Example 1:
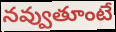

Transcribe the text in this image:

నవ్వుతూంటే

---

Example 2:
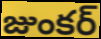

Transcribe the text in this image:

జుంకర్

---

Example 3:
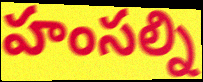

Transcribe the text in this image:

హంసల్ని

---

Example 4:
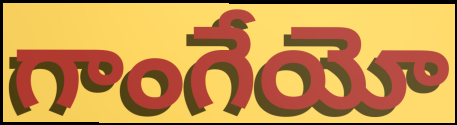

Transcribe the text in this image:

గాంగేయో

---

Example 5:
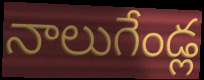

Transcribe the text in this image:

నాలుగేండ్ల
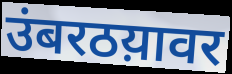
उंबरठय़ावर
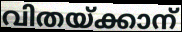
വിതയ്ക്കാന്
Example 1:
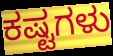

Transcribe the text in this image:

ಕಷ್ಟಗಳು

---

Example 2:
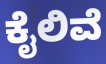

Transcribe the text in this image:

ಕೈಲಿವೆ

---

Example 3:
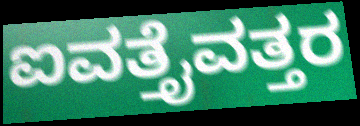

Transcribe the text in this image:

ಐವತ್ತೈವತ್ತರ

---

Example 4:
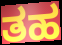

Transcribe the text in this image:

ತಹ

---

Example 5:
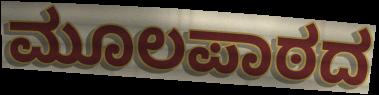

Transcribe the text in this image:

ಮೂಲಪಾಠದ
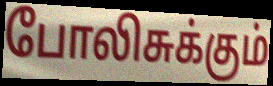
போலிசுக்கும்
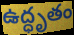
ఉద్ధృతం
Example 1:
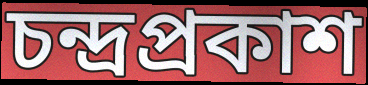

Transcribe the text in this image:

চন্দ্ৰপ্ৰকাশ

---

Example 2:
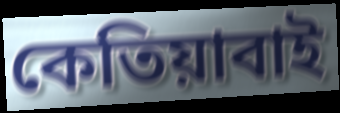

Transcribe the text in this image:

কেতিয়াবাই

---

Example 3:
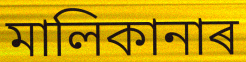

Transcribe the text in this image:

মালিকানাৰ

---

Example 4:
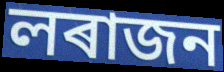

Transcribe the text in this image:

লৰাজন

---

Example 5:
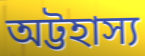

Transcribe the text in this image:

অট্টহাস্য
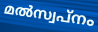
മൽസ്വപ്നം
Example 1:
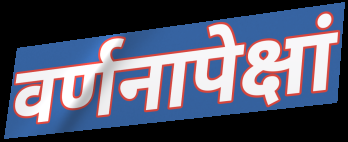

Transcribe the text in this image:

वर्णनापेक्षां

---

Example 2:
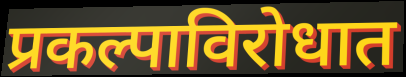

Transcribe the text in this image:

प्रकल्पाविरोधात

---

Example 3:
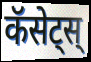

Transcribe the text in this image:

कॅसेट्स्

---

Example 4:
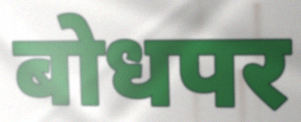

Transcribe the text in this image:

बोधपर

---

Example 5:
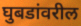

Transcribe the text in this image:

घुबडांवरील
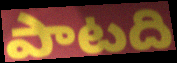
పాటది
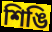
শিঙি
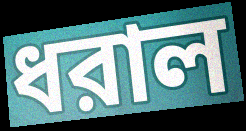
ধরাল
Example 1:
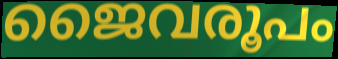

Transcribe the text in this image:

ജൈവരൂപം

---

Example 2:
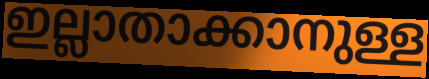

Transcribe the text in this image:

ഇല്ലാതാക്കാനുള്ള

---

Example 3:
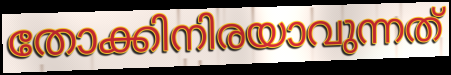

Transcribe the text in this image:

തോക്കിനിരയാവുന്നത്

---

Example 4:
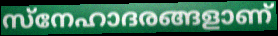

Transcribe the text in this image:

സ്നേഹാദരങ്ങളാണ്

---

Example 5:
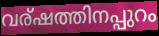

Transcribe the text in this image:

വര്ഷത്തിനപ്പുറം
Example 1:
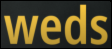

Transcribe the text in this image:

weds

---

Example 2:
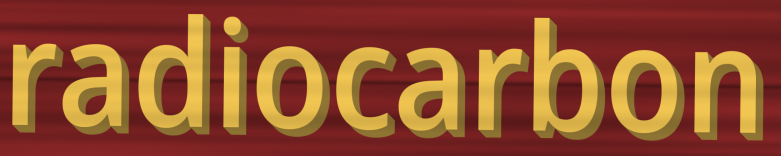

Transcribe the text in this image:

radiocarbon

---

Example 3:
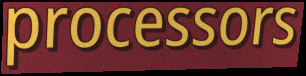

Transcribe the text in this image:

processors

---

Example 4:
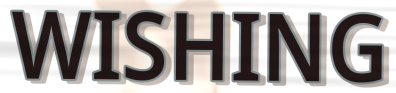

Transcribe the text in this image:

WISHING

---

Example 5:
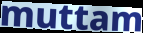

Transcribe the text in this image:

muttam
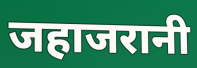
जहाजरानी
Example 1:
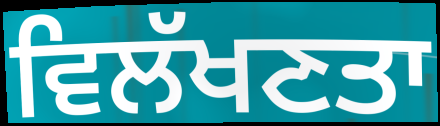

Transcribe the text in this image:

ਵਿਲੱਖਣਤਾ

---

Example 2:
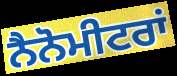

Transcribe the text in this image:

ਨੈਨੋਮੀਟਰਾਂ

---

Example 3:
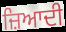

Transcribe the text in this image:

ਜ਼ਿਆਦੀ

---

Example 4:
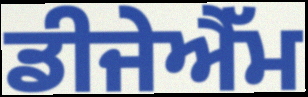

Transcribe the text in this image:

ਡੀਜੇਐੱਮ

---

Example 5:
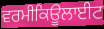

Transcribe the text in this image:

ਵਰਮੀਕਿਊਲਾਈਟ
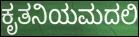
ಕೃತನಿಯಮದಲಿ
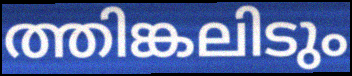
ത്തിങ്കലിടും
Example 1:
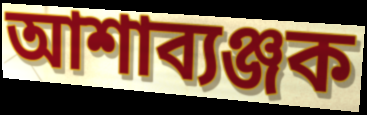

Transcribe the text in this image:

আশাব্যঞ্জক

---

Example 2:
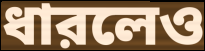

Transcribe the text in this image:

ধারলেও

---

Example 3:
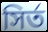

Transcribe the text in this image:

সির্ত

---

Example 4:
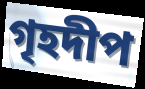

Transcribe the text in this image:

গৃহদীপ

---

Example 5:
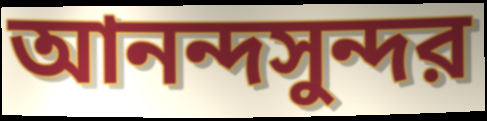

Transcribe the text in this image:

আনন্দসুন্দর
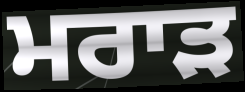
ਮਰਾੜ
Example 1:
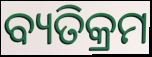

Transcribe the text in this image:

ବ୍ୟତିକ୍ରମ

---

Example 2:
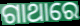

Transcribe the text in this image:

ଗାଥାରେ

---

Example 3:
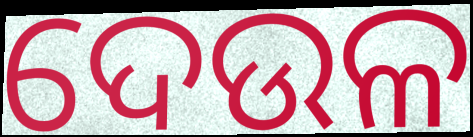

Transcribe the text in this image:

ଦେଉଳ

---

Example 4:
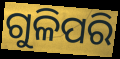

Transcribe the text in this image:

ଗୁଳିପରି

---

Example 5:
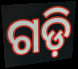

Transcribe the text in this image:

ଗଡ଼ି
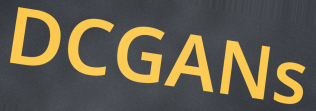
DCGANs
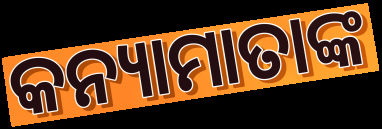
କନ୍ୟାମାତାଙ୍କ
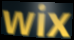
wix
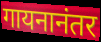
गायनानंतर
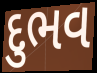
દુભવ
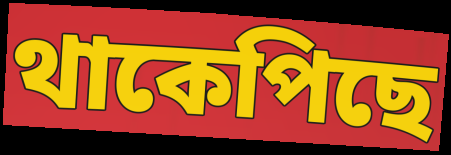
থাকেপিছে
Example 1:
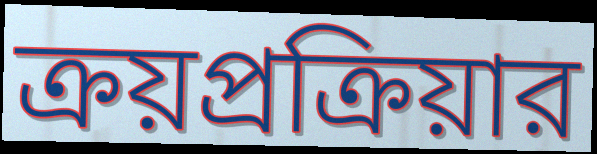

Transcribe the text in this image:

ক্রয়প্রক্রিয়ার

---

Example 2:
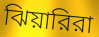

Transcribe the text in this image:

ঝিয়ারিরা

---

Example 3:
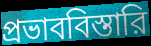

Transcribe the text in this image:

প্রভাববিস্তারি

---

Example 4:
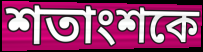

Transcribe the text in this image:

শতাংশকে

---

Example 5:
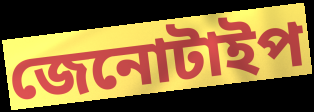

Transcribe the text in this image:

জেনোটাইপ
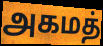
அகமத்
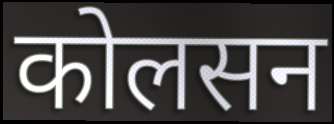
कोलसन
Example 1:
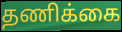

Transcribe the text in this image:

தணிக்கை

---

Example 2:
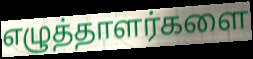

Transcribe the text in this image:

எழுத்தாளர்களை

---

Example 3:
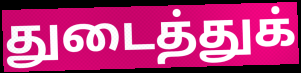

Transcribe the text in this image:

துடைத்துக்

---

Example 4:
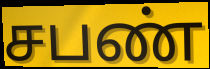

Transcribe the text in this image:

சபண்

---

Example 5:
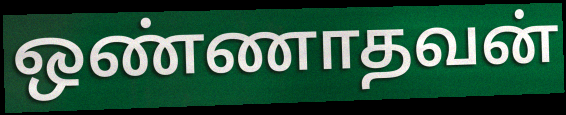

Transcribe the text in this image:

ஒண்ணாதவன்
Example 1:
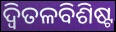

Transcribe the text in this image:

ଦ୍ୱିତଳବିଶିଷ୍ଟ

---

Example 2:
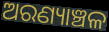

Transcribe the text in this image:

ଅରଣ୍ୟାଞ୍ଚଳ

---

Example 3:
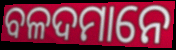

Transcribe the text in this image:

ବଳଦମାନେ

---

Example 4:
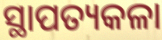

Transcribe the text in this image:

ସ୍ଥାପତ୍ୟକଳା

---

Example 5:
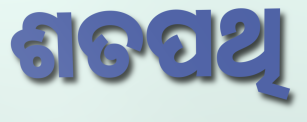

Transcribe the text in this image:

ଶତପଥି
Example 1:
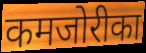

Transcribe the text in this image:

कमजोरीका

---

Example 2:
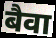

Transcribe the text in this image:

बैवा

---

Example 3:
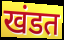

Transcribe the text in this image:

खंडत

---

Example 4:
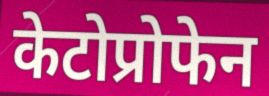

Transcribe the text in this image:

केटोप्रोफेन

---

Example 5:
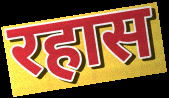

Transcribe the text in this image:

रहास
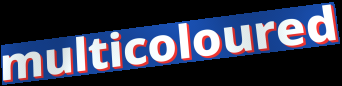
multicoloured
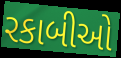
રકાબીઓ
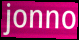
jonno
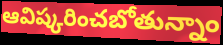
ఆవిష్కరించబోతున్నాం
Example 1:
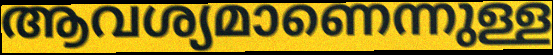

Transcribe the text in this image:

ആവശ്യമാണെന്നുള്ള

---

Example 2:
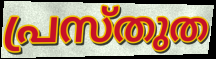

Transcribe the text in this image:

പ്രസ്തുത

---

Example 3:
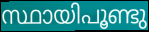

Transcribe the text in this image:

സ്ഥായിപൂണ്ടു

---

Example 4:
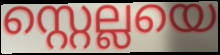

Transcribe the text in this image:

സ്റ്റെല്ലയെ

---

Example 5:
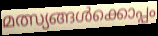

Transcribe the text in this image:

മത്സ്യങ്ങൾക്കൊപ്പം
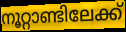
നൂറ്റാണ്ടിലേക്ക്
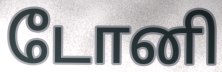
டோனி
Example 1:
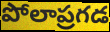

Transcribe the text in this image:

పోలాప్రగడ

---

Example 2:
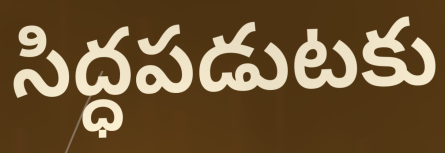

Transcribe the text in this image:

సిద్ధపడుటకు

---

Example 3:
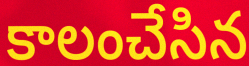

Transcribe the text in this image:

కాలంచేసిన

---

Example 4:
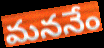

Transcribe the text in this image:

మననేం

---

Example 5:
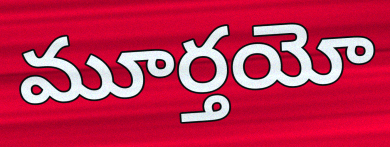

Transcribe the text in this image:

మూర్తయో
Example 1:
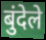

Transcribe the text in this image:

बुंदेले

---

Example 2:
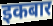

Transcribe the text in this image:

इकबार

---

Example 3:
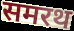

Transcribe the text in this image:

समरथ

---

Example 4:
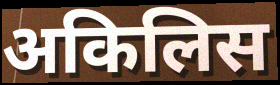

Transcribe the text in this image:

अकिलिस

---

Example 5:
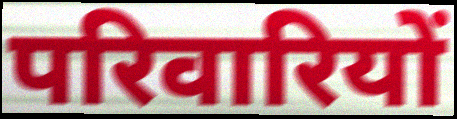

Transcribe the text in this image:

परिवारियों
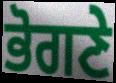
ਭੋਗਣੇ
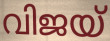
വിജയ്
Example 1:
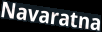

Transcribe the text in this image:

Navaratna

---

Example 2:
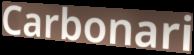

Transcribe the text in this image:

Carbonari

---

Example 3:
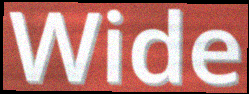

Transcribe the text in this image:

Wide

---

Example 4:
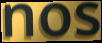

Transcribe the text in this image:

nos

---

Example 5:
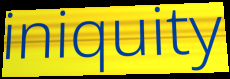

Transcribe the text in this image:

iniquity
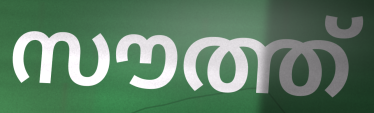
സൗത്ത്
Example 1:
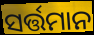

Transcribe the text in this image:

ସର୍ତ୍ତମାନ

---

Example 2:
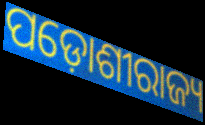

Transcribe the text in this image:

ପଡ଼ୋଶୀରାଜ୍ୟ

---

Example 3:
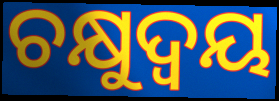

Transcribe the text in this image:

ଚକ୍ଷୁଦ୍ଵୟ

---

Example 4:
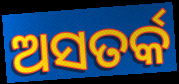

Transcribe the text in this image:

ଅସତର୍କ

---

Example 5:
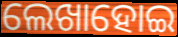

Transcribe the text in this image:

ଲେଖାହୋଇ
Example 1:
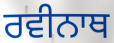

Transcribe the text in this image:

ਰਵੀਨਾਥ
__________
■ Task
Return all the lines of the records above verbatim, omitting the pictures.

■ Exercise solution
Example 1:

Transcribe the text in this image:

నవ్వుతూంటే

---

Example 2:

Transcribe the text in this image:

జుంకర్

---

Example 3:

Transcribe the text in this image:

హంసల్ని

---

Example 4:

Transcribe the text in this image:

గాంగేయో

---

Example 5:

Transcribe the text in this image:

నాలుగేండ్ల
उंबरठय़ावर
വിതയ്ക്കാന്
Example 1:

Transcribe the text in this image:

ಕಷ್ಟಗಳು

---

Example 2:

Transcribe the text in this image:

ಕೈಲಿವೆ

---

Example 3:

Transcribe the text in this image:

ಐವತ್ತೈವತ್ತರ

---

Example 4:

Transcribe the text in this image:

ತಹ

---

Example 5:

Transcribe the text in this image:

ಮೂಲಪಾಠದ
போலிசுக்கும்
ఉద్ధృతం
Example 1:

Transcribe the text in this image:

চন্দ্ৰপ্ৰকাশ

---

Example 2:

Transcribe the text in this image:

কেতিয়াবাই

---

Example 3:

Transcribe the text in this image:

মালিকানাৰ

---

Example 4:

Transcribe the text in this image:

লৰাজন

---

Example 5:

Transcribe the text in this image:

অট্টহাস্য
മൽസ്വപ്നം
Example 1:

Transcribe the text in this image:

वर्णनापेक्षां

---

Example 2:

Transcribe the text in this image:

प्रकल्पाविरोधात

---

Example 3:

Transcribe the text in this image:

कॅसेट्स्

---

Example 4:

Transcribe the text in this image:

बोधपर

---

Example 5:

Transcribe the text in this image:

घुबडांवरील
పాటది
শিঙি
ধরাল
Example 1:

Transcribe the text in this image:

ജൈവരൂപം

---

Example 2:

Transcribe the text in this image:

ഇല്ലാതാക്കാനുള്ള

---

Example 3:

Transcribe the text in this image:

തോക്കിനിരയാവുന്നത്

---

Example 4:

Transcribe the text in this image:

സ്നേഹാദരങ്ങളാണ്

---

Example 5:

Transcribe the text in this image:

വര്ഷത്തിനപ്പുറം
Example 1:

Transcribe the text in this image:

weds

---

Example 2:

Transcribe the text in this image:

radiocarbon

---

Example 3:

Transcribe the text in this image:

processors

---

Example 4:

Transcribe the text in this image:

WISHING

---

Example 5:

Transcribe the text in this image:

muttam
जहाजरानी
Example 1:

Transcribe the text in this image:

ਵਿਲੱਖਣਤਾ

---

Example 2:

Transcribe the text in this image:

ਨੈਨੋਮੀਟਰਾਂ

---

Example 3:

Transcribe the text in this image:

ਜ਼ਿਆਦੀ

---

Example 4:

Transcribe the text in this image:

ਡੀਜੇਐੱਮ

---

Example 5:

Transcribe the text in this image:

ਵਰਮੀਕਿਊਲਾਈਟ
ಕೃತನಿಯಮದಲಿ
ത്തിങ്കലിടും
Example 1:

Transcribe the text in this image:

আশাব্যঞ্জক

---

Example 2:

Transcribe the text in this image:

ধারলেও

---

Example 3:

Transcribe the text in this image:

সির্ত

---

Example 4:

Transcribe the text in this image:

গৃহদীপ

---

Example 5:

Transcribe the text in this image:

আনন্দসুন্দর
ਮਰਾੜ
Example 1:

Transcribe the text in this image:

ବ୍ୟତିକ୍ରମ

---

Example 2:

Transcribe the text in this image:

ଗାଥାରେ

---

Example 3:

Transcribe the text in this image:

ଦେଉଳ

---

Example 4:

Transcribe the text in this image:

ଗୁଳିପରି

---

Example 5:

Transcribe the text in this image:

ଗଡ଼ି
DCGANs
କନ୍ୟାମାତାଙ୍କ
wix
गायनानंतर
દુભવ
থাকেপিছে
Example 1:

Transcribe the text in this image:

ক্রয়প্রক্রিয়ার

---

Example 2:

Transcribe the text in this image:

ঝিয়ারিরা

---

Example 3:

Transcribe the text in this image:

প্রভাববিস্তারি

---

Example 4:

Transcribe the text in this image:

শতাংশকে

---

Example 5:

Transcribe the text in this image:

জেনোটাইপ
அகமத்
कोलसन
Example 1:

Transcribe the text in this image:

தணிக்கை

---

Example 2:

Transcribe the text in this image:

எழுத்தாளர்களை

---

Example 3:

Transcribe the text in this image:

துடைத்துக்

---

Example 4:

Transcribe the text in this image:

சபண்

---

Example 5:

Transcribe the text in this image:

ஒண்ணாதவன்
Example 1:

Transcribe the text in this image:

ଦ୍ୱିତଳବିଶିଷ୍ଟ

---

Example 2:

Transcribe the text in this image:

ଅରଣ୍ୟାଞ୍ଚଳ

---

Example 3:

Transcribe the text in this image:

ବଳଦମାନେ

---

Example 4:

Transcribe the text in this image:

ସ୍ଥାପତ୍ୟକଳା

---

Example 5:

Transcribe the text in this image:

ଶତପଥି
Example 1:

Transcribe the text in this image:

कमजोरीका

---

Example 2:

Transcribe the text in this image:

बैवा

---

Example 3:

Transcribe the text in this image:

खंडत

---

Example 4:

Transcribe the text in this image:

केटोप्रोफेन

---

Example 5:

Transcribe the text in this image:

रहास
multicoloured
રકાબીઓ
jonno
ఆవిష్కరించబోతున్నాం
Example 1:

Transcribe the text in this image:

ആവശ്യമാണെന്നുള്ള

---

Example 2:

Transcribe the text in this image:

പ്രസ്തുത

---

Example 3:

Transcribe the text in this image:

സ്ഥായിപൂണ്ടു

---

Example 4:

Transcribe the text in this image:

സ്റ്റെല്ലയെ

---

Example 5:

Transcribe the text in this image:

മത്സ്യങ്ങൾക്കൊപ്പം
നൂറ്റാണ്ടിലേക്ക്
டோனி
Example 1:

Transcribe the text in this image:

పోలాప్రగడ

---

Example 2:

Transcribe the text in this image:

సిద్ధపడుటకు

---

Example 3:

Transcribe the text in this image:

కాలంచేసిన

---

Example 4:

Transcribe the text in this image:

మననేం

---

Example 5:

Transcribe the text in this image:

మూర్తయో
Example 1:

Transcribe the text in this image:

बुंदेले

---

Example 2:

Transcribe the text in this image:

इकबार

---

Example 3:

Transcribe the text in this image:

समरथ

---

Example 4:

Transcribe the text in this image:

अकिलिस

---

Example 5:

Transcribe the text in this image:

परिवारियों
ਭੋਗਣੇ
വിജയ്
Example 1:

Transcribe the text in this image:

Navaratna

---

Example 2:

Transcribe the text in this image:

Carbonari

---

Example 3:

Transcribe the text in this image:

Wide

---

Example 4:

Transcribe the text in this image:

nos

---

Example 5:

Transcribe the text in this image:

iniquity
സൗത്ത്
Example 1:

Transcribe the text in this image:

ସର୍ତ୍ତମାନ

---

Example 2:

Transcribe the text in this image:

ପଡ଼ୋଶୀରାଜ୍ୟ

---

Example 3:

Transcribe the text in this image:

ଚକ୍ଷୁଦ୍ଵୟ

---

Example 4:

Transcribe the text in this image:

ଅସତର୍କ

---

Example 5:

Transcribe the text in this image:

ଲେଖାହୋଇ
Example 1:

Transcribe the text in this image:

ਰਵੀਨਾਥ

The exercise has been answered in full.